Thank you, God, for Paris.

It was that simple for her, but heartfelt in a way she had never experienced.

Turning, she smiled at Reuben.

“Ready?”

“Sure.”

Sadie grabbed a handful of her horse’s mane and leaped expertly onto her back, which was a signal for Reuben to turn the brown horse and start galloping home immediately.

Mam was sitting at her sewing machine in front of the low double windows, working the treadle in a steady “thumpa, thumpa” sort of rhythm. It was the music of every Amish housewife’s heart. It melded with the soul when accompanied by favorite hymns, which was “Amazing Grace” for her.

Mam steadily watched the presser foot as she hemmed a pair of blue denim work pants for Jacob. When she came to the end, she stopped, looked up, and reached for her scissors. Out of the corner of her eye she caught sight of a cloud of dust with two figures ahead of it.

The scissors clattered to the hardwood floor, her nervous hand knocking them off the sewing machine stand. The other hand wobbled to her chest and held her dress front in agitation.

“Siss kenn Fashtant,” she mouthed, “Sadie and Reuben!”

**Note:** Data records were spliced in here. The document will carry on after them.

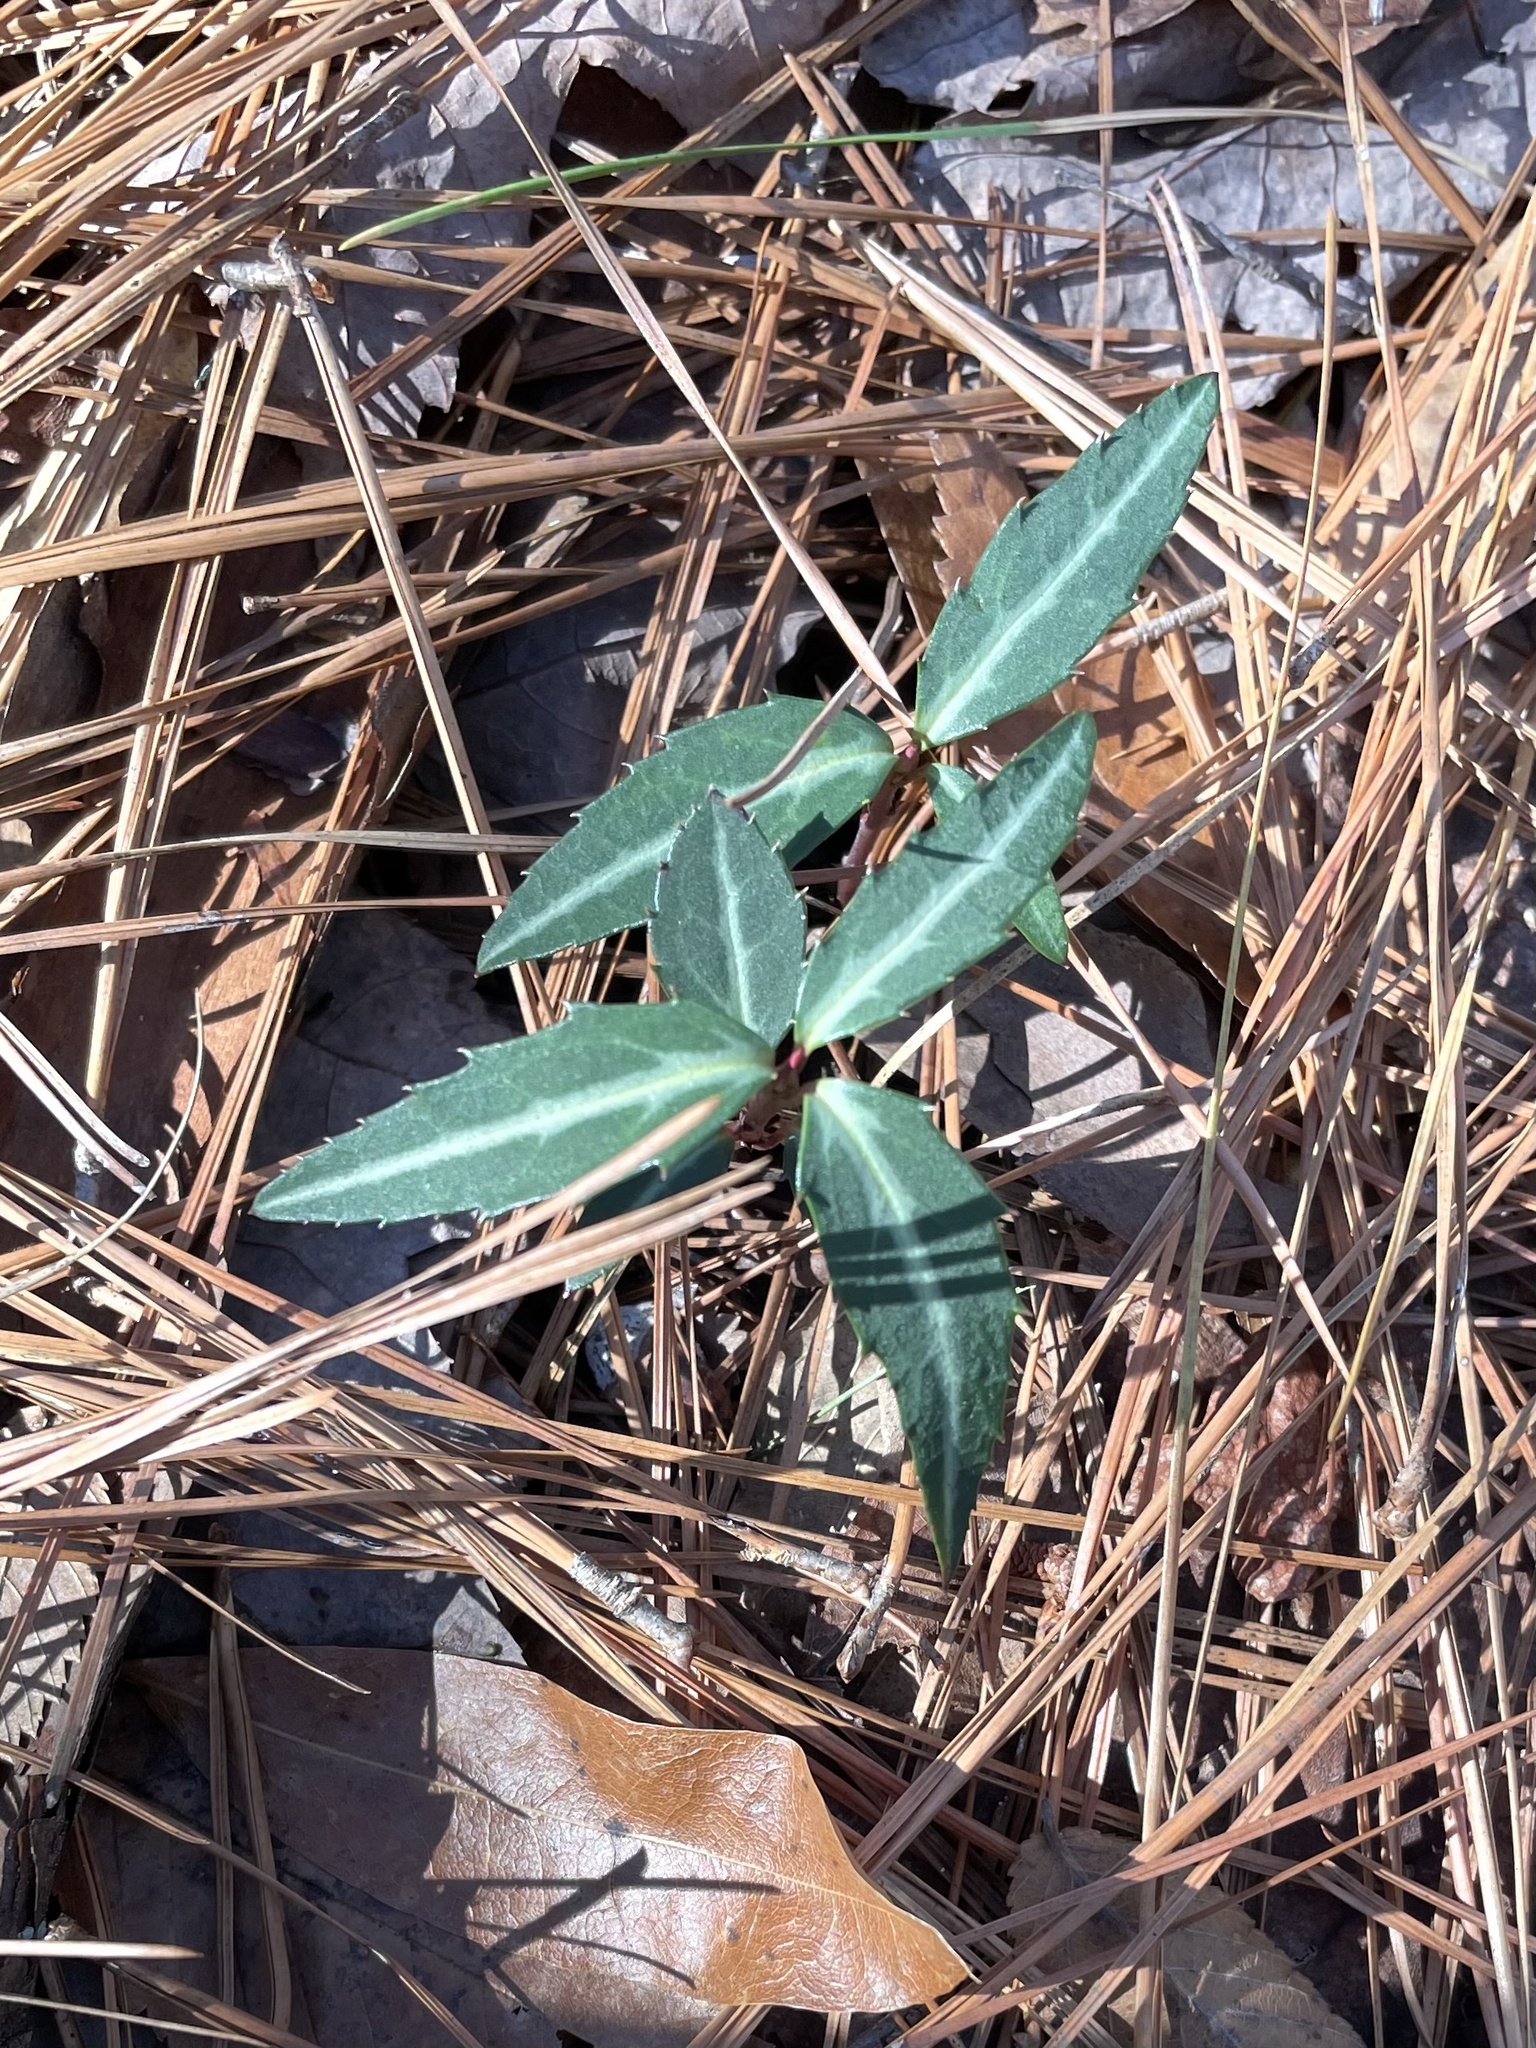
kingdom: Plantae
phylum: Tracheophyta
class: Magnoliopsida
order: Ericales
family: Ericaceae
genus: Chimaphila
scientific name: Chimaphila maculata
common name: Spotted pipsissewa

Oh, it wasn’t safe. Their speed!

The horses were running neck and neck, coming up the winding drive faster than most cars. Reuben was bent low over the brown horse’s neck. He was looking at Sadie and laughing, his blonde hair blowing across his face and mixing with the black hair from the horse’s mane.

Sadie was bent double across the honey-colored horse, her blue dress tucked down in front but billowing out the side. Her dichly was attached only by one pin, dangerously close to disappearing, but it was the last thing on Sadie’s mind.

The horses weren’t really galloping. They were lunging great, long leaps, their feet hunched beneath their powerful bodies to propel them up the sloping driveway. As they flew past the house, Mam laid her head wearily on her arms and sighed deeply to catch her breath. It would take patience and strength to watch her son and daughter with their prize horses.

Sadie sat up, slid off Paris’ back, and ran to open the barn door. Reuben was at her heels, running across the gravel driveway as if he had shoes on.

“Beat you!” Sadie said as she turned, her face red with exertion, her eyes stinging from the dust particles, her chest heaving.

“You did not either. Not for one second did you beat me!” Reuben yelled.

“I did, Reuben.”

“You did not. Paris did!”

With that, Reuben threw back his head and laughed just the way Dat did when something struck him as being really funny.

Charlie whinnied, then put on quite a show for his two new friends. He tossed his head and did a funny version of a graceful pirouette in the confines of his box stall, as if to impress them both with his ability.

Sadie and Reuben looked at each other and laughed in a shared comradeship none of them had ever felt for the other.